The Magister: Review

In the service of the Emperor, as you can see, there are alcoholics, psychos, drug addicts – choose what is closer to you.

Finally, the chosen hero is randomly given a starting skill, such as thievery or deduction. The latter is needed in order to find a hidden passage or find a place where a local resident disappeared during the mini-game, choosing words according to the meaning. But in the future there is every opportunity to adjust both the deck and character development. Gaining experience and levels, he will learn new skills. And you are free to open the skill of tactical diplomacy or the same deduction to your strong alcoholic, and give access to skills (and cards) for athletics to your nervous intellectual.

The Magister: Review

There are many perks and their combinations.

From some merchants you can buy new cards, from a blacksmith you can upgrade your defense, health or attack. And after communicating with the courtesan (intellectual, not carnal), the hero’s mind will be cleared and he will be offered a choice – buy new cards, remove or upgrade those in the deck.

The Magister: Review

The temple also provides useful services for money.

Everyone lies

However, the main thing in The Magister is still the investigation itself. There are a lot of suspects, and everyone is hiding something one way or another. And our task is to find evidence that will lead them to clean water. For example, the temple priestess says that on the day of the murder she was in the Signal Tower, but we already know that it was closed for two days – now we need to find this evidence and present it.

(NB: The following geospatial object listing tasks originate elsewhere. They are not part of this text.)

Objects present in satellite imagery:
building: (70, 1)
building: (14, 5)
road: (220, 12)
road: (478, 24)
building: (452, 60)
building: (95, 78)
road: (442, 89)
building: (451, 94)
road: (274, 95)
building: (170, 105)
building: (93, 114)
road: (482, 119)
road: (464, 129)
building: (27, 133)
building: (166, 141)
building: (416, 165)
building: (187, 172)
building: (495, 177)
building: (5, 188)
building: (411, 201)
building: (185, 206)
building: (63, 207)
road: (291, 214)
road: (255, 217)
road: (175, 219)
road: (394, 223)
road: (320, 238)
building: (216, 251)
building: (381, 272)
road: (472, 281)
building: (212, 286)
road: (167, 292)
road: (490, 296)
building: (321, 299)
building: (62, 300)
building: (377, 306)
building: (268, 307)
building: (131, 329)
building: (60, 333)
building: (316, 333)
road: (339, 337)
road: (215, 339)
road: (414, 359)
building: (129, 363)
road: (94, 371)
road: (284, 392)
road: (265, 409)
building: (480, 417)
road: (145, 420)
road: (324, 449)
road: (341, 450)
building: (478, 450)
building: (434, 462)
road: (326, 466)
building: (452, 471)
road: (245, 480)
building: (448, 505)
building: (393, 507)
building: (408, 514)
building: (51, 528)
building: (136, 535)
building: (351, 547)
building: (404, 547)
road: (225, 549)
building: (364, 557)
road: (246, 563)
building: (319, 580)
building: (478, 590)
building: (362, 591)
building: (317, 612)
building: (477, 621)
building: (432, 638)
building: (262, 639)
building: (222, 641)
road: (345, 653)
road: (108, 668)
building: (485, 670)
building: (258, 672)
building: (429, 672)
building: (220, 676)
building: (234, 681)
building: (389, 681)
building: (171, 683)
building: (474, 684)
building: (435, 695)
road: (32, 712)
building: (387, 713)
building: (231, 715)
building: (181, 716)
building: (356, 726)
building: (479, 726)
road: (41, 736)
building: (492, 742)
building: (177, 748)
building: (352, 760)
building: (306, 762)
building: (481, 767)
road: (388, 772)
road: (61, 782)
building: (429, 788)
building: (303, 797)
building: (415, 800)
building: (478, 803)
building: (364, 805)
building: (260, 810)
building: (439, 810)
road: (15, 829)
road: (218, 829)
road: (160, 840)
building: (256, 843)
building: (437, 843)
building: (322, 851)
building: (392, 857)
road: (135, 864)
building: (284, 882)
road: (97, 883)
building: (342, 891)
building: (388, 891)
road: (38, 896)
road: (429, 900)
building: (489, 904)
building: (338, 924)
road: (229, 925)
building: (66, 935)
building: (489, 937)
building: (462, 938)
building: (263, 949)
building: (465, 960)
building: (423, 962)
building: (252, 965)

Also, from conversations with other characters, we learned that she had a motive – one of the masters did something bad to her brother. But does this mean that it is the priestess who is the murderer? Is not a fact. I repeat, everyone lies, and everyone can find their own motive. And when you catch them in a lie, everyone starts blaming others – they say that they saw a blacksmith or a huntress that night in a hotel. Once I, for example, got to the last supper of cultists who oppose the church and the Empire. And among them I recognized three characters at once.

The Magister: Review

So which one is the killer?

Companions called through the Signal Tower help in the investigation. They are different, with their own characteristics in combat and in investigative activities. They can be assigned to study the crime weapon or the documents found if their own skills are not enough (for example, alchemy is needed for the chemical analysis of evidence).

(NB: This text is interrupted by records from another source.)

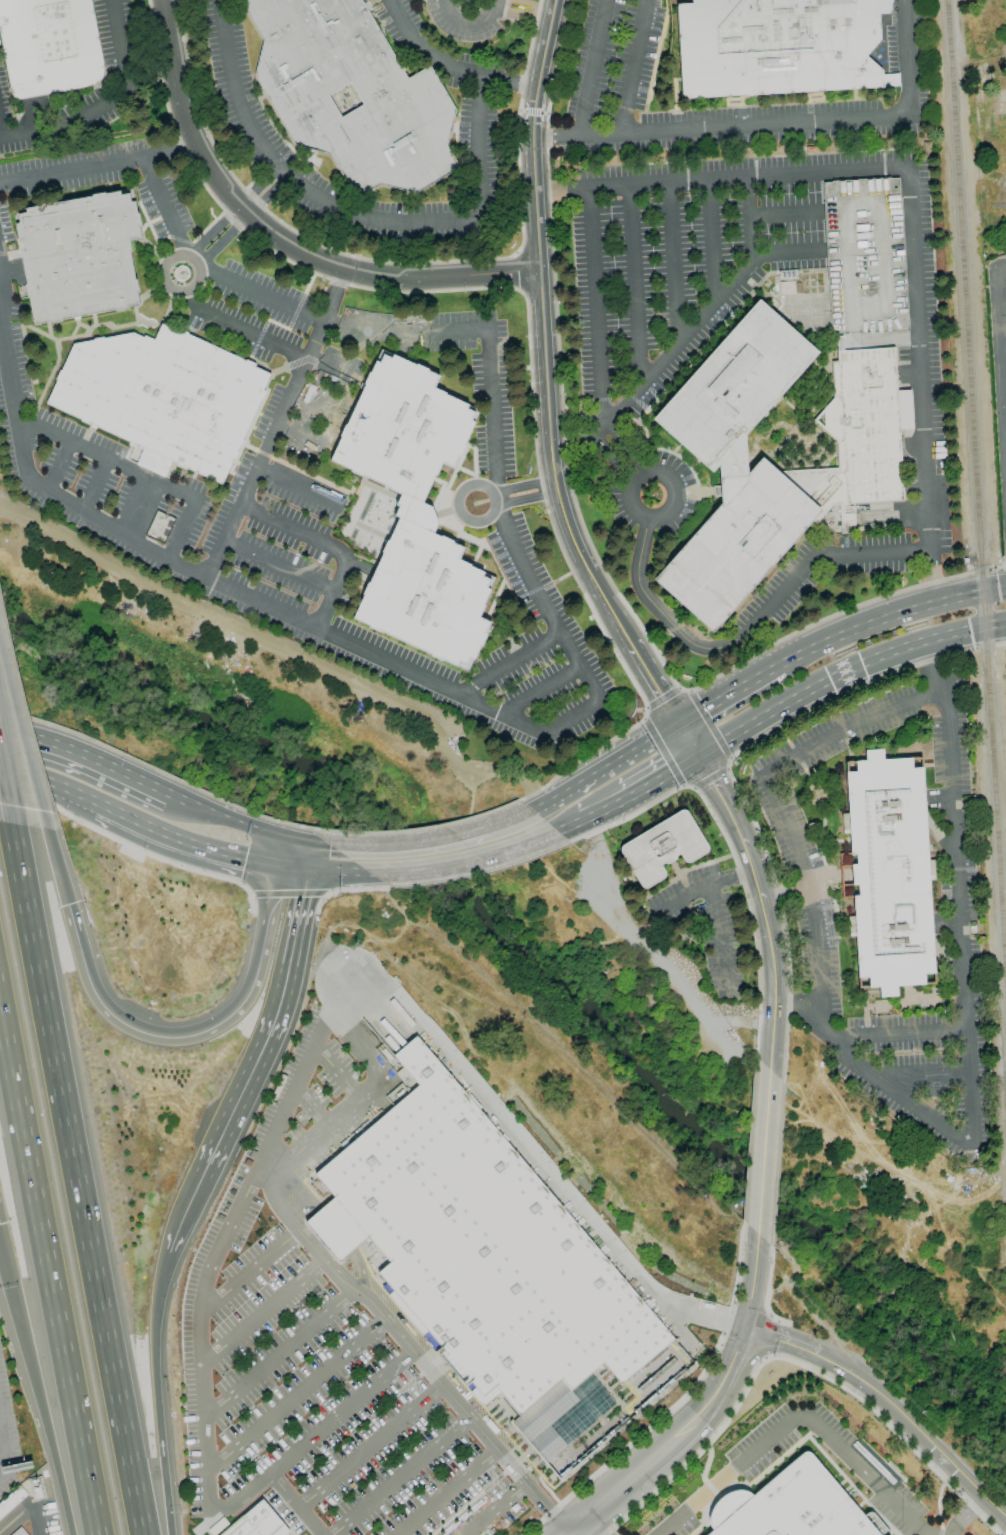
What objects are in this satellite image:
road: (542, 2)
road: (498, 6)
road: (525, 15)
road: (465, 22)
building: (49, 46)
building: (775, 46)
road: (424, 49)
road: (907, 54)
road: (635, 66)
road: (507, 82)
building: (404, 100)
road: (108, 103)
road: (2, 126)
road: (721, 127)
building: (927, 150)
road: (98, 162)
road: (722, 178)
road: (258, 184)
road: (268, 194)
road: (160, 203)
road: (350, 213)
road: (784, 214)
road: (214, 229)
road: (277, 235)
road: (715, 238)
road: (224, 239)
road: (786, 251)
building: (79, 256)
road: (195, 258)
parking lot: (687, 259)
road: (397, 261)
road: (675, 261)
building: (865, 264)
parking garage: (865, 264)
road: (635, 286)
parking lot: (1005, 290)
road: (597, 300)
road: (527, 319)
road: (340, 323)
road: (543, 330)
road: (690, 330)
road: (263, 336)
road: (1000, 353)
road: (921, 385)
building: (163, 396)
road: (316, 399)
road: (492, 409)
road: (281, 422)
road: (1005, 427)
road: (299, 436)
road: (106, 457)
road: (61, 466)
building: (868, 466)
road: (657, 471)
road: (97, 484)
road: (522, 484)
road: (300, 485)
road: (492, 498)
road: (525, 499)
road: (142, 506)
railway: (976, 507)
building: (415, 511)
road: (580, 514)
road: (183, 527)
road: (330, 546)
road: (282, 567)
road: (1005, 567)
road: (987, 570)
road: (249, 591)
road: (545, 601)
road: (886, 618)
road: (747, 627)
road: (985, 648)
road: (934, 661)
road: (508, 662)
road: (845, 671)
road: (654, 685)
road: (537, 690)
road: (725, 695)
road: (664, 697)
traffic signals: (677, 725)
road: (710, 725)
road: (688, 740)
road: (87, 751)
road: (664, 751)
road: (950, 752)
traffic signals: (699, 756)
road: (24, 766)
road: (605, 768)
road: (162, 771)
road: (664, 776)
road: (710, 778)
road: (49, 786)
road: (5, 791)
road: (736, 793)
road: (605, 809)
road: (226, 814)
road: (715, 818)
road: (510, 822)
road: (569, 826)
road: (737, 826)
road: (423, 827)
road: (298, 841)
road: (186, 844)
road: (411, 844)
traffic signals: (312, 845)
road: (323, 846)
building: (663, 847)
road: (134, 848)
road: (282, 855)
road: (309, 861)
road: (465, 861)
road: (58, 866)
building: (889, 872)
traffic signals: (279, 873)
road: (481, 873)
road: (292, 875)
traffic signals: (306, 877)
road: (338, 877)
road: (346, 890)
road: (288, 893)
road: (251, 894)
road: (324, 894)
road: (684, 897)
traffic signals: (68, 905)
road: (715, 914)
river: (543, 971)
road: (774, 985)
road: (797, 1008)
road: (826, 1026)
road: (897, 1032)
road: (187, 1037)
road: (265, 1041)
road: (915, 1068)
road: (337, 1074)
road: (310, 1108)
road: (768, 1145)
road: (541, 1160)
road: (778, 1164)
road: (72, 1180)
road: (236, 1208)
road: (179, 1223)
building: (481, 1253)
road: (49, 1256)
road: (250, 1272)
road: (758, 1274)
road: (339, 1279)
road: (772, 1289)
road: (262, 1312)
road: (783, 1341)
road: (279, 1353)
parking lot: (310, 1362)
road: (36, 1390)
road: (155, 1393)
road: (296, 1396)
road: (801, 1415)
road: (915, 1429)
road: (317, 1432)
parking lot: (6, 1441)
road: (671, 1444)
road: (369, 1446)
road: (0, 1448)
road: (501, 1473)
road: (399, 1476)
road: (447, 1492)
building: (12, 1501)
road: (295, 1504)
building: (788, 1507)
road: (494, 1509)
road: (966, 1512)
road: (456, 1513)
road: (18, 1520)
road: (37, 1520)
building: (259, 1523)
road: (594, 1525)
building: (217, 1526)
building: (20, 1532)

As a result, when the time comes, we must decide on the conclusions and evidence, submit a report and name the killer, and then reasonably defend our position.

The Magister: Review

You can also clear random dungeons for rewards of your choice.

It is also interesting that in each passage the details of the crime, the killer himself and his motives change. In one case, a mug and poison were used to kill me, in another, a knife, and so on. Of course, ideally, I would like the crime scene and other more important points to change, but thanks for that.

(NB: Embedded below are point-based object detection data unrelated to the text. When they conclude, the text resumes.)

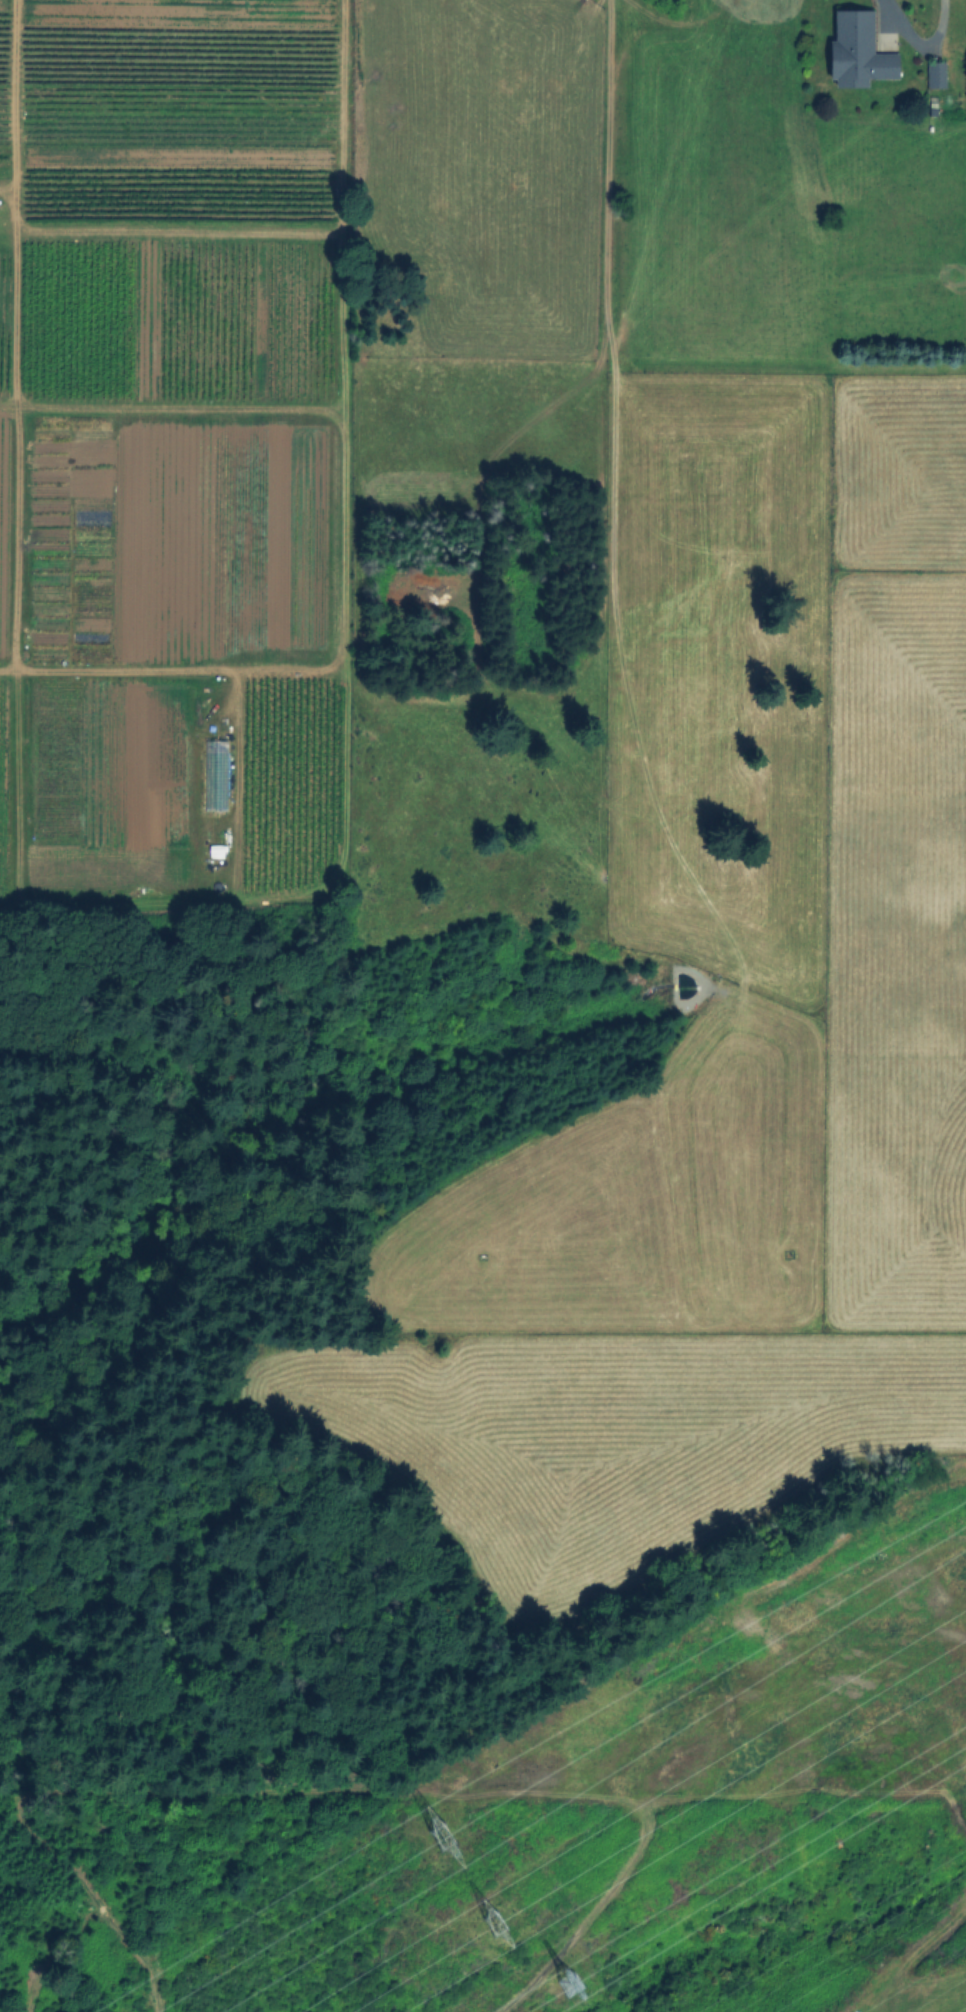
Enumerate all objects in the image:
road: (899, 20)
building: (859, 53)
building: (935, 77)
power tower: (439, 1833)
power tower: (489, 1921)
power tower: (570, 1984)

In battles, the picture is filled with special effects.

The Magister, despite its unpretentious (and for some, repulsive) appearance, should appeal to connoisseurs of card and role-playing games, especially those who love intricate detective stories.

Pros: fascinating detective story; addictive gameplay; entertaining mechanics of dialogue fights; many options for the development of characters and decks; pleasant music.

Cons: I would like the details of the crime to change more seriously and globally in the new races; ugly picture.